Worst for Tori has been that every time I lay down and close my eyes, I start coughing, which wakes both of us up. Several nights I've given up and gone to sit in the armchair in the living room, where I've been able to snatch a few hours of sleep.

So random thoughts are really all I've been able to come up with for the last few days.

• Nothing tastes as vile as Robitussin. It's the nastiest tasting medicine there is. Yet, I have to say, I've never taken anything as effective.

• Laying on the couch watching daytime TV, the endless reruns of "Law & Order," "Supernatural," "Friends" and the occasional awful sci-fi movie on the SyFy channel, I had one of those epiphanies for a story that could be really good, blending a couple of the shows I saw. At least I think it's a good idea, but that might by the NyQuil talking. But Tori agreed it has promise, so I'm working it up as a movie treatment and we'll see what I can do with it.

• It's almost as deep a divide as between religions. Tori was raised in a Vicks Vapo-Rub family. I've always been a Mentholatum man. It's ridiculous, they're both essentially the same thing, doing the same job in the same way. But Vicks just smells wrong to me as I slather it on my chest. I can't even describe the difference. But that doesn't mean it's not real.

• Kate commented last night, "Wouldn't it be an awful world if cherries actually tasted like the cherry flavoring in cough medicine?" Yes it would. What a sad, sad place the world would be.

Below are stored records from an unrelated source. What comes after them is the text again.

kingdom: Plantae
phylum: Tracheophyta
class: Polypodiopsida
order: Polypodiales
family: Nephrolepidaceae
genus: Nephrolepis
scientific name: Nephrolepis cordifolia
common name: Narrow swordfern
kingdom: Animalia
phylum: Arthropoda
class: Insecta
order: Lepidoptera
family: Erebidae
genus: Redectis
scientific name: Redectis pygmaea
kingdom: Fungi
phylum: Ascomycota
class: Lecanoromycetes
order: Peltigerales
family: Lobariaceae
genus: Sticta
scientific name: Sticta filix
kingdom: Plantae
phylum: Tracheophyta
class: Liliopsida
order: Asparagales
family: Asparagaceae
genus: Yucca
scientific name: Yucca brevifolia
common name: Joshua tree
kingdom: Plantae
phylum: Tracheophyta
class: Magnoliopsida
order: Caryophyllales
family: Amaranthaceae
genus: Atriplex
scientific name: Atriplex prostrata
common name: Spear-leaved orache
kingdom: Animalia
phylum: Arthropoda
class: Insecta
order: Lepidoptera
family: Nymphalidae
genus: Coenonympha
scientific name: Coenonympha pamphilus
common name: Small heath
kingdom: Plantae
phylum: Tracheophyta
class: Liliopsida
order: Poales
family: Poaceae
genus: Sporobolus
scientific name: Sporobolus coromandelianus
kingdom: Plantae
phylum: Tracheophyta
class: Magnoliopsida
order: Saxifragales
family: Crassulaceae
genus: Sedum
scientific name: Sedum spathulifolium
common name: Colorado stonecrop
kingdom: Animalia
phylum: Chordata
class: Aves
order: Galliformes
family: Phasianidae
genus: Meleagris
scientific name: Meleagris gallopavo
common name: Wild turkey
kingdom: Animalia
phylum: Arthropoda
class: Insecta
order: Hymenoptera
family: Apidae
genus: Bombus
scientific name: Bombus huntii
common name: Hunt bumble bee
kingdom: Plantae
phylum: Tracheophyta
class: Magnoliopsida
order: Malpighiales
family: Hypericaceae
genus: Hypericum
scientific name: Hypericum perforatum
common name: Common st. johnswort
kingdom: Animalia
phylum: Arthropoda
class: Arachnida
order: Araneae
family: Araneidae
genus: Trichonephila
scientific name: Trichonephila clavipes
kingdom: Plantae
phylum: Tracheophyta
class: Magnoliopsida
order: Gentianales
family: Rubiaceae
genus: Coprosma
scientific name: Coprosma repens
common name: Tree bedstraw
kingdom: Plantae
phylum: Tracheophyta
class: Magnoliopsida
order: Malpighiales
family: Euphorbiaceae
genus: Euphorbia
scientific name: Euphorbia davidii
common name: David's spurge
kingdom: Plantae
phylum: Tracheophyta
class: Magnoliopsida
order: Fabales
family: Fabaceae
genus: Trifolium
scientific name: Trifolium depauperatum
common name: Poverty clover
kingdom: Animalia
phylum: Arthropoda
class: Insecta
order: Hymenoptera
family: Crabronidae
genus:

• I have raised six children. I know what pink eye looks like. So how come I have to go to a doctor's office to get a doctor to look at it and say, "Yup, that's pink eye?" Instead of paying ten bucks or so for the drops, which are the same drops I've been using on pink eye for 30 years, they want me to pay 80 bucks or more for an office visit to confirm what I know. Fortunately (fortunate in a relative sense) we had a case of pink eye last year and some of the drops are left. My eyes are fine now, thank you very much. There's little about the health industry that pisses me off more than that.

• I am a terrible patient. I've always known that. I don't like being sick, don't like acting sick. Don't like complaining, don't like carrying on about being sick. Don't like surrounding myself with the accoutrements of being sick. This means I'm always trying to get up and do things before I should. It drives Tori crazy. She's all but had to set a timer for me to stay in bed, and of course there are issues about me, say, making school lunches for example. No one is more ready for me to be over this than me. But Tori is right behind me in line.

Today I'm not bad. Tomorrow I'll be fine. Monday at the latest.

Unrelated note: Wednesday we went to our very last middle school spring concert (last unless something surprising happens.) Max moves up to high school next year, so this was it. The band was really, really good, better than many high school orchestras I've heard. Band is Mr. V's thing, and the kids sounded great. Sadly, the choir was not nearly as good. They sang all the same notes more or less in sync, but there were no harmonies, no dynamics, and most of the girls apparently learned to sing by watching American Idol, with all the swoops up to the notes and crap like that.

So great job band! And to Mrs. Cafarella, Kate and Millie's choir director back at West Albany, thank you for being such a great teacher. They were as fortunate to have you as Max is to have Mr. V.

Monday, May 6, 2013

The Only Thing Better

The only thing better that I can think of than lasagna for dinner (Tori makes GREAT lasagna) is ...



Wait for it ...



Leftover lasagna for dinner the next day!

Not a great photo, but great lasagna!
There is no photo of the leftover lasagna, because we ate it too fast!